Mehr Käufer, höhere Preise – bekannte Künstler stilisieren sich zu Luxusmarken. “Jeder will seinen Jeff Koons haben”, weiß Hanstein, “das sind jetzt die globalen Marken des Kunstbetriebs.” Verständlich, dass steinreiche Sammler auf die Ikonen eines etablierten Weltgeschmacks setzen – mit Werken von Andy Warhol, Gerhard Richter, Damien Hirst oder Jeff Koons. Das verspricht einen Statusgewinn und zugleich eine sichere Anlage. Das Online-Portal “Artnet” rechnet vor, dass die Hälfte der weltweiten Auktionsumsätze bei zeitgenössischer Kunst mit nur 25 Künstlern erzielt werden.

Spielplatz der Milliardäre

Doch lohnt die Investition in Kunst? Zwar kann Kunst ästhetische Bedürfnisse stillen und Sammelleidenschaft befriedigen. Doch was ihre Wertsteigerung betrifft, so bleibt Kunst häufig hinter der von Wertpapieren zurück. Zum einen können diese – anders als Kunstwerke – frei gehandelt werden. Kunstverkäufer müssen ihren Gewinn zudem mit Auktionshäusern teilen. Nicht zu vergessen die Kosten für Lagerung und Versicherung. “Anders als im Aktienmarkt hat es der Normalbürger im Kunstmarkt schwer, wirklich Geld zu verdienen”, warnte der Brüsseler Kunsthistoriker und Finanzprofessor Kim Oosterlinck erst kürzlich in einem Interview mit der Wochenzeitung “Die Zeit”.

Teuerstes Werk eines lebenden Künstlers: David Hockneys “Portrait of an Artist”

Und was sagt der erzielte Auktionspreis über den Wert eines Werkes? Nicht viel, glaubt Kulturwissenschaftler Ullrich. “Sie sind eigentlich ein Indikator für die Kaufkraft derer, die hier mitbieten.” Auktionserlöse sind in Datenbanken wie Artnet, Lot-Tissimo, MutualArt oder Artprice recherchierbar. Privat- und Galerieverkäufe werden dagegen kaum erfasst. Erst Mitte November schaffte es David Hockneys Pool-Gemälde “Portrait of an Artist (Pool with Two Figures)” mit einem Versteigerungserlös von 90,3 Millionen Dollar in die Schlagzeilen – als teuerstes Werk eines lebenden Künstlers. “Die Medien sehen nur den lukrativen Teil des Marktes, das Luxussegment”, kritisiert Ullrich. “Vieles andere fällt hinten runter.”

Tunnelblick der Branche?

In der Tat hat der Fokus auf einige wenige Künstler und Spitzenpreise seine Schattenseiten.

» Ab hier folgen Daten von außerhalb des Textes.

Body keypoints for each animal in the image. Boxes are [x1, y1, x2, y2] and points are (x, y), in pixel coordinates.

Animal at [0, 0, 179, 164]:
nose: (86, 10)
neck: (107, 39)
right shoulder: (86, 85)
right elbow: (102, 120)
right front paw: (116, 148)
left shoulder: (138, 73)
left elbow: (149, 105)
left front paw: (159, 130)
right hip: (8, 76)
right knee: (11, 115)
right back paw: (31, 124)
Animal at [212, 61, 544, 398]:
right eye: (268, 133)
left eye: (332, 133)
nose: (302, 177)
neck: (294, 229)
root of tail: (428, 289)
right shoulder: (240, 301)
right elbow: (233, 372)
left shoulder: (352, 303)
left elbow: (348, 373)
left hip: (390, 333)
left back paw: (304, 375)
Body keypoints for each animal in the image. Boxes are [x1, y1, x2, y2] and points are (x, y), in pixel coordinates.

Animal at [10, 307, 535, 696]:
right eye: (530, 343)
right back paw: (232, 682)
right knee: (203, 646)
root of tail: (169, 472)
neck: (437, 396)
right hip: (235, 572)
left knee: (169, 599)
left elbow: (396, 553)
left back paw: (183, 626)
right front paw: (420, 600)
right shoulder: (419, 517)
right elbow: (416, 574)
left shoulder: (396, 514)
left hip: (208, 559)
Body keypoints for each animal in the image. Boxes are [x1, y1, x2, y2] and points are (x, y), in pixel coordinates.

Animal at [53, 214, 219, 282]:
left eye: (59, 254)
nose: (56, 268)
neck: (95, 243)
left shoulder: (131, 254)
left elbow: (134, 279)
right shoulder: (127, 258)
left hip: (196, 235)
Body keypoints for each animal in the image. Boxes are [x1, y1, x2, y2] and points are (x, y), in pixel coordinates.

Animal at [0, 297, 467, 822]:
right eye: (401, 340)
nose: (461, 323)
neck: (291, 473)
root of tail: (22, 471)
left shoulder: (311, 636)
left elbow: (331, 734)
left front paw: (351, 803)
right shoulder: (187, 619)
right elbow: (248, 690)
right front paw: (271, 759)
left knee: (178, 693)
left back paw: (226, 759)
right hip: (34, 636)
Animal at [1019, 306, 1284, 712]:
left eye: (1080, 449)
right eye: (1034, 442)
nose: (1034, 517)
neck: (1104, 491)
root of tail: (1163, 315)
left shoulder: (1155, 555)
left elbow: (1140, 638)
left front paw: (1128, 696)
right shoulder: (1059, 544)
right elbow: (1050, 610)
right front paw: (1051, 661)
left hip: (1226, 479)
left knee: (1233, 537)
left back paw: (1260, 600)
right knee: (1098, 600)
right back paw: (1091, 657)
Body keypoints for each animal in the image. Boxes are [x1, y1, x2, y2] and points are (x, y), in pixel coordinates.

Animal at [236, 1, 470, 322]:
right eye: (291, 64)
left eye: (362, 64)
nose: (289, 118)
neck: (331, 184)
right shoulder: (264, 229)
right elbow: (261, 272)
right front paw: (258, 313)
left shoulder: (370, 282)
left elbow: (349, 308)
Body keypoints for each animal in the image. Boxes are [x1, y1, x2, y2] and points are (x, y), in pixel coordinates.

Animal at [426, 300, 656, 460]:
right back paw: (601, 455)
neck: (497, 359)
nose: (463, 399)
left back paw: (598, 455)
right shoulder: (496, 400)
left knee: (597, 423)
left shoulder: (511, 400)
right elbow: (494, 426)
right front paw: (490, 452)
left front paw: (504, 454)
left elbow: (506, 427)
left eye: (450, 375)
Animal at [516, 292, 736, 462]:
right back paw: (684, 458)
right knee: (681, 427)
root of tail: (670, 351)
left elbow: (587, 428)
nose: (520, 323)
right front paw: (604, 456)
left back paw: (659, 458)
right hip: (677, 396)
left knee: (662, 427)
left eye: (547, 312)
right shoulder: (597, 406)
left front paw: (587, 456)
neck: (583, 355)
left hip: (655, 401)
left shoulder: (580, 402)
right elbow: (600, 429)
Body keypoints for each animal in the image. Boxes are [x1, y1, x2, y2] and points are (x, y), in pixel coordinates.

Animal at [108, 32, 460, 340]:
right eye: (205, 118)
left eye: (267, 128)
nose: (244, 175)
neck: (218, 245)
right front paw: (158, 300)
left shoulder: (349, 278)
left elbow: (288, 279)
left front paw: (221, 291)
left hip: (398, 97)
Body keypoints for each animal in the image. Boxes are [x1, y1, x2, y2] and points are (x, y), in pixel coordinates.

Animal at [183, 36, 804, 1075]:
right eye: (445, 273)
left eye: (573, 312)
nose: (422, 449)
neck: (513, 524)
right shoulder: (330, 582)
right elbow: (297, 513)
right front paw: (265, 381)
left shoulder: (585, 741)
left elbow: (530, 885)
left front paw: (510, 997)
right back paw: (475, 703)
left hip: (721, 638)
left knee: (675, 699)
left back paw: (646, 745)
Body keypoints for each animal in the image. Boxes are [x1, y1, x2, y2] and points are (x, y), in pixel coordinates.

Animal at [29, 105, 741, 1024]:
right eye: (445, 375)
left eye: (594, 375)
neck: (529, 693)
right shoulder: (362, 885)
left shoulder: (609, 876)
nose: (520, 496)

Eine sei, so Ullrich, dass junge Künstler erfolgreichen Künstlern nacheiferten, indem sie sie kopierten. Einen Preisverfall bei älterer Kunst, kostbaren Möbeln oder Porzellan beklagt zudem Auktionsexperte Hanstein. Der Branche bescheinigt er einen Tunnelblick: “Wir sehen, was im Mainstream liegt, aber vieles rechts und links davon nicht.”

Der Sammler und Galerist Erhard Witzel

Am spürbarsten aber dürften die Auswirkungen auf die Sammler sein: “Jüngere Menschen werden verschreckt, wenn sie die Preise sehen”, meint Erhard Witzel. Natürlich sei es “nach wie vor schick, Kunst zu kaufen”, ist der Sammler und Galerist überzeugt. Er beschwört die Leidenschaft des Sammelns, die bei ihm “im Herzen und in der Seele” entstehe, und dadurch, dass er sich mit den gekauften Arbeiten intensiv beschäftige. Witzel wünscht sich: “Wir müssen das Bewusstsein schaffen, dass die Kunst das eine ist – und das Geld das andere.”